A horse gets gelded, a horse wins first time gelded. At times - probably a lot of the time - we have no idea the true timing of such. That's been going on forever.
In Hong Kong (oh Pocket, here you go again with the Honk Kong thing), a horse gets gelded and wins first time gelded. We know exactly the timing of such, because vet work is documented, and a vet and trainer who didn't report it would be on the next plane to Ulan Bator.
Hong Kong has a tight system that can enforce proper reporting, and procedure, so their betting customers can feel 100% confident in the data. North American racing does not have that.
What if the industry here really wanted to ensure that when a horse is gelded, the date and time is accurate, and the reporting is accurate through the system? Well, it would be pretty much impossible the way a horse is structured wouldn't it?
For something accurate and real to be implemented here, you'd need big penalties for not reporting this properly. Track vets would have to be sanctioned for not reporting it. Trainers would have to be sanctioned for not reporting it. You'd need to build a set of protocols so that when a tattoo number is checked (just like is done at every harness track by the gal or guy with a clipboard), a horse is checked to ensure a colt is a colt and a gelding is a gelding. This data would need to be kept in a database.
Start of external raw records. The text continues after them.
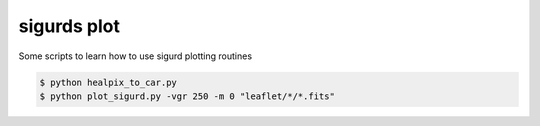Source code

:====
sigurds plot
====
.. inclusion-marker-do-not-remove

Some scripts to learn how to use sigurd plotting routines


.. code:: shell

    $ python healpix_to_car.py
    $ python plot_sigurd.py -vgr 250 -m 0 "leaflet/*/*.fits"
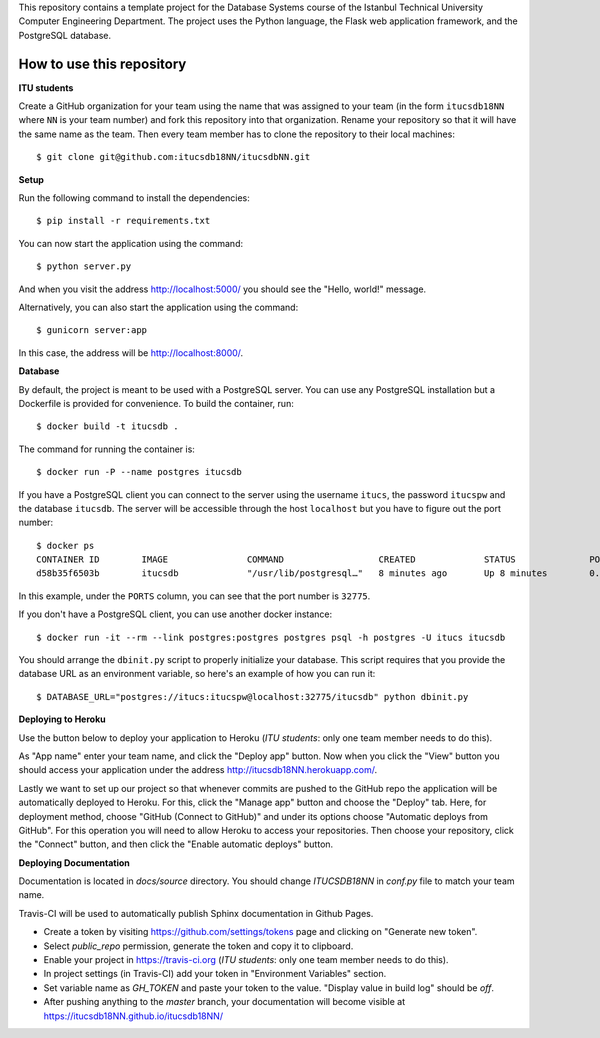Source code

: This repository contains a template project for the Database Systems course
of the Istanbul Technical University Computer Engineering Department.
The project uses the Python language, the Flask web application framework,
and the PostgreSQL database.

How to use this repository
--------------------------

**ITU students**

Create a GitHub organization for your team using the name that was assigned
to your team (in the form ``itucsdb18NN`` where ``NN`` is your team number)
and fork this repository into that organization. Rename your repository
so that it will have the same name as the team. Then every team member
has to clone the repository to their local machines::

  $ git clone git@github.com:itucsdb18NN/itucsdbNN.git

**Setup**

Run the following command to install the dependencies::

  $ pip install -r requirements.txt

You can now start the application using the command::

  $ python server.py

And when you visit the address http://localhost:5000/ you should see
the "Hello, world!" message.

Alternatively, you can also start the application using the command::

  $ gunicorn server:app

In this case, the address will be http://localhost:8000/.

**Database**

By default, the project is meant to be used with a PostgreSQL server.
You can use any PostgreSQL installation but a Dockerfile is provided
for convenience. To build the container, run::

  $ docker build -t itucsdb .

The command for running the container is::

  $ docker run -P --name postgres itucsdb

If you have a PostgreSQL client you can connect to the server using
the username ``itucs``, the password ``itucspw`` and the database
``itucsdb``. The server will be accessible through the host ``localhost``
but you have to figure out the port number::

  $ docker ps
  CONTAINER ID        IMAGE               COMMAND                  CREATED             STATUS              PORTS                     NAMES    
  d58b35f6503b        itucsdb             "/usr/lib/postgresql…"   8 minutes ago       Up 8 minutes        0.0.0.0:32775->5432/tcp   postgres

In this example, under the ``PORTS`` column, you can see that the port number
is ``32775``.

If you don't have a PostgreSQL client, you can use another docker instance::

  $ docker run -it --rm --link postgres:postgres postgres psql -h postgres -U itucs itucsdb

You should arrange the ``dbinit.py`` script to properly initialize
your database. This script requires that you provide the database URL
as an environment variable, so here's an example of how you can run it::

  $ DATABASE_URL="postgres://itucs:itucspw@localhost:32775/itucsdb" python dbinit.py

**Deploying to Heroku**

Use the button below to deploy your application to Heroku (*ITU students*:
only one team member needs to do this).

.. image:: https://www.herokucdn.com/deploy/button.svg
   :alt: Deploy to Heroku
   :target: https://heroku.com/deploy

As "App name" enter your team name, and click the "Deploy app" button.
Now when you click the "View" button you should access your application
under the address http://itucsdb18NN.herokuapp.com/.

Lastly we want to set up our project so that whenever commits are pushed
to the GitHub repo the application will be automatically deployed to Heroku.
For this, click the "Manage app" button and choose the "Deploy" tab.
Here, for deployment method, choose "GitHub (Connect to GitHub)"
and under its options choose "Automatic deploys from GitHub".
For this operation you will need to allow Heroku to access your repositories.
Then choose your repository, click the "Connect" button, and then
click the "Enable automatic deploys" button.

**Deploying Documentation**

Documentation is located in `docs/source` directory.
You should change `ITUCSDB18NN` in `conf.py` file to match your team name.

Travis-CI will be used to automatically publish Sphinx documentation in Github Pages.

- Create a token by visiting https://github.com/settings/tokens page and clicking on "Generate new token".
- Select `public_repo` permission, generate the token and copy it to clipboard.
- Enable your project in https://travis-ci.org (*ITU students*: only one team member needs to do this).
- In project settings (in Travis-CI) add your token in "Environment Variables" section.
- Set variable name as `GH_TOKEN` and paste your token to the value. "Display value in build log" should be `off`.
- After pushing anything to the `master` branch, your documentation will become visible at https://itucsdb18NN.github.io/itucsdb18NN/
Sounds easy enough, if it was one jurisdiction. Just pass a new fine, disseminate it to the masses, let people know, and build the protocol. Then ensure your data provider is on board. Done.
Unfortunately, this process would have to be uniform. At Assiniboia Downs in Winnipeg, Manitoba, to the Ils S'ont Partie tracks where the Duck Dynasty dudes reside, to New York, to Florida, to California, where seemingly the simplest policy changes go to die through infighting.
Horse racing was never built for uniform change; whether that be for legislation regarding uniform whip rules, withdraw times, lasix, bute, drug levels, or a hundred other things. That's why something you and I might find very simple - whether a horse doesn't have testicles today, where he had them yesterday - seems to get mired into a bizarre reporting and fiefdom Chinese finger puzzle.
It's not that this industry does not want it, and it certainly does not mean trainers are trying to pull one over on us. It's just seemingly impossible.
I was recently looking at a horse I used to own. He's listed as a colt, even though he was gelded three years ago. I doubt this is going to change any time soon.